Evers moved to Los Angeles after high school, anxious to enter the film world, and Morris followed after he graduated from Southern Methodist University (SMU) in 2008. Their career paths hit a crossroads soon thereafter.
"It was really random ... we just found each other on Facebook," Evers said. "We got together, and from there, we just started working together."
They produced the independent movie, Obselidia, which premiered at the 2010 Sundance Film Festival and won Excellence in Cinematography and the Alfred P. Sloan Science Prize, as well as Best Picture awards at ensuing festivals across the country. About a librarian obsessed with the world's end who meets someone enthralled with the future, Obselidia teaches viewers that they just may be missing out on the present.
The film, available on iTunes, Amazon, and YouTube, seems the "kickstart" to Morris' and Evers' mark on modern technology. They've since worked together on four feature screenplays, adapted a book, and produced the 3D short Blood Oranges, all the while developing Parked 3D.
"We want independent films and TV shows to have that same opportunity to reach the public," Morris said.
And they want those shows to be 2D- and 3D-compatible, simply viewer-friendly.
"The idea is to create a place where viewers can go that has no commercials, no distractions; it's just content that they want to watch and some of the bonus features," Morris said. "You've already paid for the show, so why should you have to watch ads?"
Enters Parked 3D, projected as a 50-minute-per-episode, 15-episode TV series free of commercials.
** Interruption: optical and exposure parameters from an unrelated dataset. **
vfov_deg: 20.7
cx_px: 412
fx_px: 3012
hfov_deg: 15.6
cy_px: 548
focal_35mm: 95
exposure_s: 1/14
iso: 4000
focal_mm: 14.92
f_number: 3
Viewers will be able to access it through their smart phones, iPads, TVs, Xbox, laptops, and all other video devices.
Depending on Kickstarter pledges, which range from 99 cents to $10,000, users can view and access the pilot episode, interviews with cast and crew, mini games, and Facebook and Twitter integration.
"They're technically donating, but they get gifts in return," Morris said. "We want people to realize that they're important to us, and by supporting this campaign, they're helping us, too."
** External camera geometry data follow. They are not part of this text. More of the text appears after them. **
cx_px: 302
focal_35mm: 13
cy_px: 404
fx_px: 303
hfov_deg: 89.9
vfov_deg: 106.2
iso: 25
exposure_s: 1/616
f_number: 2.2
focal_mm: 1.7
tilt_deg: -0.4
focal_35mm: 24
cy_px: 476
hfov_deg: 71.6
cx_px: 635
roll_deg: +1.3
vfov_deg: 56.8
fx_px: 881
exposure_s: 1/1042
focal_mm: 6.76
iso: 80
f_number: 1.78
Ideas for Parked 3D stem from both producers' experiences. Troy, the show's main character who returns from L.A. to a Washington theme park after his father dies of a heart attack, discovers the mystery of the life he left behind. Though his father is still alive, and doesn't run a theme park, Morris stitched his story -- how his and his father's relationship changed when he moved to L.A. -- into the show's plot.
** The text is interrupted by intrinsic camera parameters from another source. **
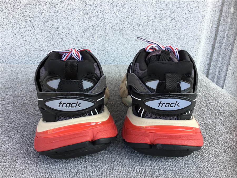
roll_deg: -1.7
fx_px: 212
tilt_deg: -25.2
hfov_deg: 58.4
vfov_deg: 45.4
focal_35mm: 31
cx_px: 118
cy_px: 89
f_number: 2.4
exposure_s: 1/113
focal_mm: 3.3
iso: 25
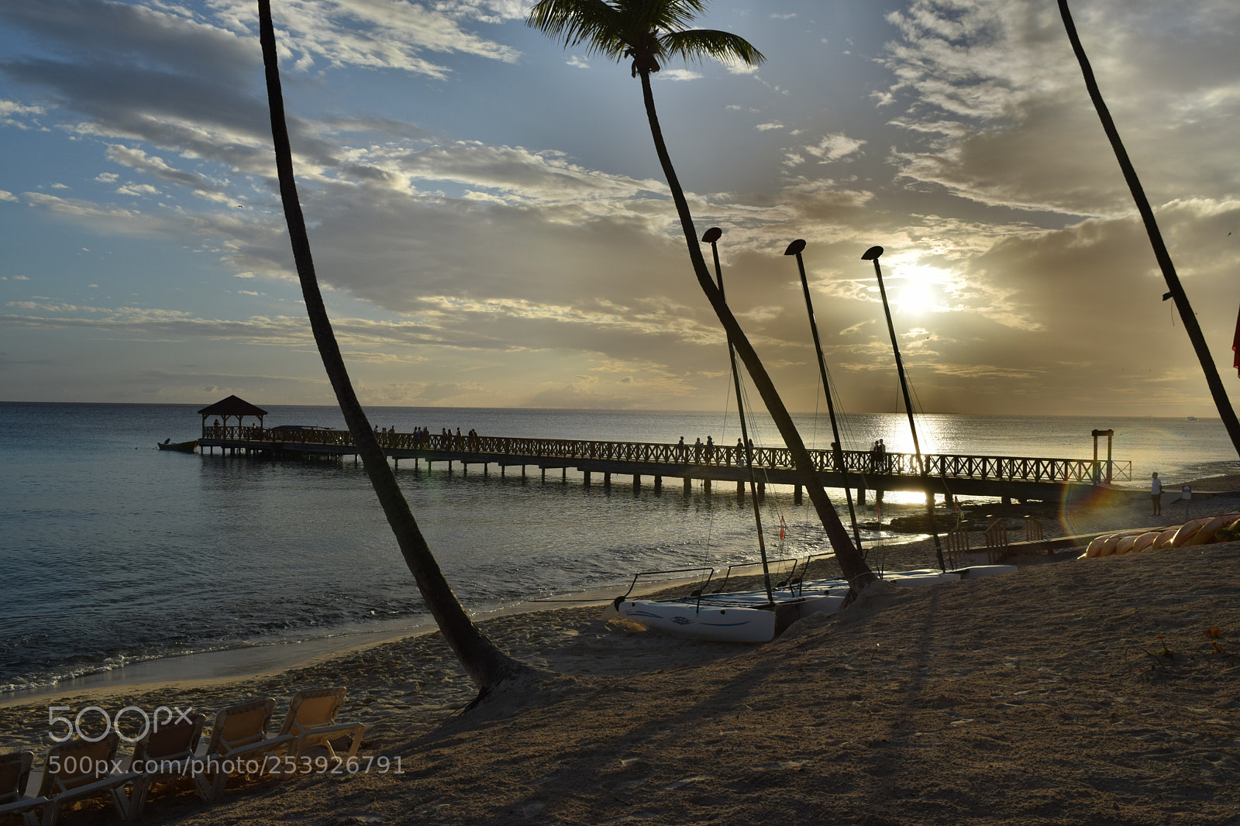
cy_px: 413
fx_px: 1136
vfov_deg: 40.0
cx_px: 620
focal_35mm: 33
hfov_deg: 57.2
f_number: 9
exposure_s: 1/500
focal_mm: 22
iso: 100
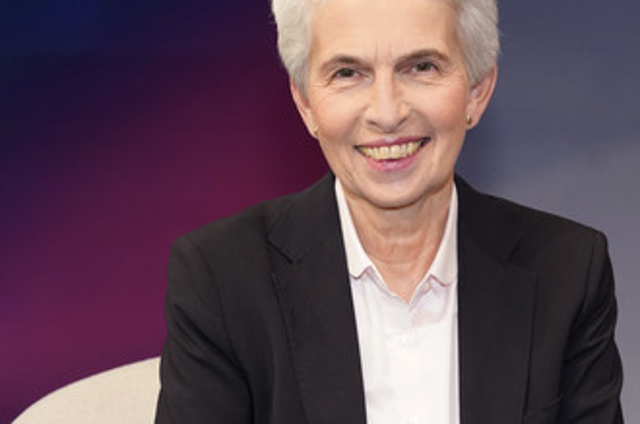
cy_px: 161
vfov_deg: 17.4
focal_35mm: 78
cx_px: 393
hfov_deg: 26.0
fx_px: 1385
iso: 2000
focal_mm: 57
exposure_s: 1/125
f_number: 5.6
"I want to take people through that journey," Morris said. "It's something everyone has to go through, really learning who their dad is."
When Evers moved to L.A. after high school, he worked at Universal Studios, where he learned the intricacies of a theme park. From pushing the "Go" button for the ride to running it in its entirety, Evers discovered theme-park living.
"It's really incredibly fascinating; there are so many bells and whistles and little trinkets, it's really exciting to share that with everyone," he said. "I think they'll be entertained."
The duo plans to produce four seasons of Parked 3D. Michael Piccirilli (Troy) and Samantha Lockwood (his girlfriend Larissa) play the show's main roles, while Carol Ann Susi of the popular CBS show The Big Bang Theory will play Tina, a bartender with the hots for Troy.
Though the script has received interest from major TV networks, Morris and Evers want to keep it how it is. App-based TV is where it's at.
"Pretty much anything with a video device will probably have apps on it," Evers said. "You'll be able to access it across all platforms."
Times have changed since the two left McKinney not even eight years ago. App-based TV is next in line. And they're ready.
"It allows people to basically customize their cable," Morris said. "It enables viewers to access the content they want to watch, nothing else."